Mais si tous les hommes prennent les armes pour défendre le château à l'approche de l'ennemi, tous ne quittent pas cependant le pays pour aller se battre au loin. Les obligations militaires étaient réglées d'une façon très stricte. Les nobles, qui devaient seuls le service et suivaient le roi en guerre, n'étaient accompagnés que de quelques serviteurs, en général un ou deux cavaliers et trois ou quatre gens de pied. Le reste des hommes d'armes étaient des mercenaires dont la Suisse, l'Allemagne, l'Espagne et l'Italie fournissaient la plupart. Ces derniers se livraient d'ailleurs à toutes sortes d'excès et se comportaient comme en pays conquis ; seuls, les Suisses étaient qualifiés de « gens traictables et de bonne foy ». Aussi, en l'absence du maître, les manants assuraient la garde du château et la protection de la châtelaine et de ses enfants. Ce mot de manant n'avait aucun sens injurieux, il servait simplement à désigner ceux qui restaient (manere, rester). De même, le mot de vilain (de villa) signifiait simplement homme de la campagne, mais le vilain, à la différence du serf, était un homme libre.

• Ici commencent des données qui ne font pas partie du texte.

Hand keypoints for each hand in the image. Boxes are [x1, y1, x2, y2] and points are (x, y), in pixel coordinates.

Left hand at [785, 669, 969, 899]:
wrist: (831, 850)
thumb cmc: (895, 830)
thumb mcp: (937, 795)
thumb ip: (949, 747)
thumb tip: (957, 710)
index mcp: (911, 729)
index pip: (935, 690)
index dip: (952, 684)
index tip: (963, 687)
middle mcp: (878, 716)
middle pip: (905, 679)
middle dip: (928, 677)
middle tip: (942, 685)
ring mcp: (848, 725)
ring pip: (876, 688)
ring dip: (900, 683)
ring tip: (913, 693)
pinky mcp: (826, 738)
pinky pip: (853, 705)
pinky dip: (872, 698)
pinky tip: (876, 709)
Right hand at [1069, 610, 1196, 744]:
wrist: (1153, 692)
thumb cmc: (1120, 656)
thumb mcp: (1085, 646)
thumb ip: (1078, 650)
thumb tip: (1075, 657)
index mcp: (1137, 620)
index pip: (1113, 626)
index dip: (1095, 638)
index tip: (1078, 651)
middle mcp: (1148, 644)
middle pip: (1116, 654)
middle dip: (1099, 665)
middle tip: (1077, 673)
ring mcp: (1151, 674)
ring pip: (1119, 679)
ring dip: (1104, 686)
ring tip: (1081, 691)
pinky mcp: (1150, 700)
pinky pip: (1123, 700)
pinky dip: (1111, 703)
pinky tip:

À côté du château, l'église joue un rôle aussi grand, sinon plus important, vis-à-vis de la population. Non seulement c'est elle qui assuré exclusivement l'assistance publique, aussi réduite qu'elle soit à cette époque, et l'instruction des enfants, mais elle est l'aide précieuse de l'autorité civile. Toutes les nouvelles importantes sont colportées au son des cloches ou proclamées du haut de la chaire. Les victoires, les prises de villes, les traités de paix étaient annoncés par les lettres des évêques qui prescrivaient des Te Deum. On y apprenait la naissance, le mariage et la mort des princes ; le plus humble paysan était informé. L'église est vraiment la maison commune ; c'est à la sortie de la grand'messe, le dimanche, que se traitent les affaires ; c'est à l'intérieur même du sanctuaire que se tiennent les assemblées de communauté. Les cloches appellent à la prière, au travail, aux délassements ; elles donnent l'alarme. Si l'ennemi ou quelque péril menaçait, on en guette l'approche du haut du clocher. On sonne le tocsin pour signaler les incendies, pour repousser les pillards. On se réfugie dans l'église quand les bandes armées apparaissent, et c'est pour cela qu'un grand nombre d'entr'elles sont fortifiées.

Paul Duchesne, La chronique de Ludon en Médoc, Rousseau frères, Bordeaux, 1960, p.27-30.